Another safeguard has been added with the use of genetic sequence ensuring that the spider venom is only expressed by the fungus once it is inside the bloodstream of a mosquito insect.
“The toxins we’re using are potent, but totally specific to insects. They are only expressed by the fungus when in an insect. Additionally, the fungus does nothing at all to bees and other beneficial species,” St. Leger said after the earlier study. “So we have several different layers of biosecurity at work.”
The researchers also point out in the Science paper that “substantial off-site dispersal of Mp-Hybrid is unlikely given that its large, sticky, ultraviolet light–sensitive spores do not naturally become airborne, and application methods such as the attachment of spores to sheets in residential use sites can further reduce opportunities for movement.”
The spider venom toxin has additionally already been approved by the US Environmental Protection Agency for outdoor use as a biopesticide to control lepidopteran (moths and butterflies) pests.
The use of transgenic fungus is one of many innovative approaches to combating mosquitoes using biology. The UK-based company Oxitec has been engineering mosquitoes with a sterility gene in order to reduce transmission of dengue and Zika virus diseases in South America.

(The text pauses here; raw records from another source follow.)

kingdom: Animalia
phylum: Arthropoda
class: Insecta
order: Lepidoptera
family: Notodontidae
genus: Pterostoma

Another approach has been to use the Wolbachia bacteria, introducing it into pathogen-carrying mosquitoes in order to prevent them transmitting diseases such as Zika, dengue, chikungunya and yellow fever.
Gene drives have also been proposed as a way of controlling mosquitoes, specifically the Anopheles species that mostly transmit malaria. An organization called Target Malaria is working in West Africa on genetic engineering approaches to reduce the fertility of Anopheles or their ability to transmit disease.
However, one of the biggest threats to these programs is fears stirred up by anti-GMO groups, which might lead to bans on disease control in the same way that GMO bans have hampered the development of agricultural biotechnology around the world.
As Professor Michael Bonsall, a University of Oxford scientist who was not involved with the study, commented: “Proportionate bio-safety regulations are needed to ensure that the viability of this and other approaches for vector [mosquito] control using genetic methods are not lost through overly zealous restrictions.”
“By following EPA and World Health Organization protocols very closely, working with the central and local government to meet their criteria and working with local communities to gain acceptance, we’ve broken through a barrier,” lead author Lovett concluded. “Our results will have broad implications for any project proposing to scale up new, complex and potentially controversial technologies for malaria eradication.”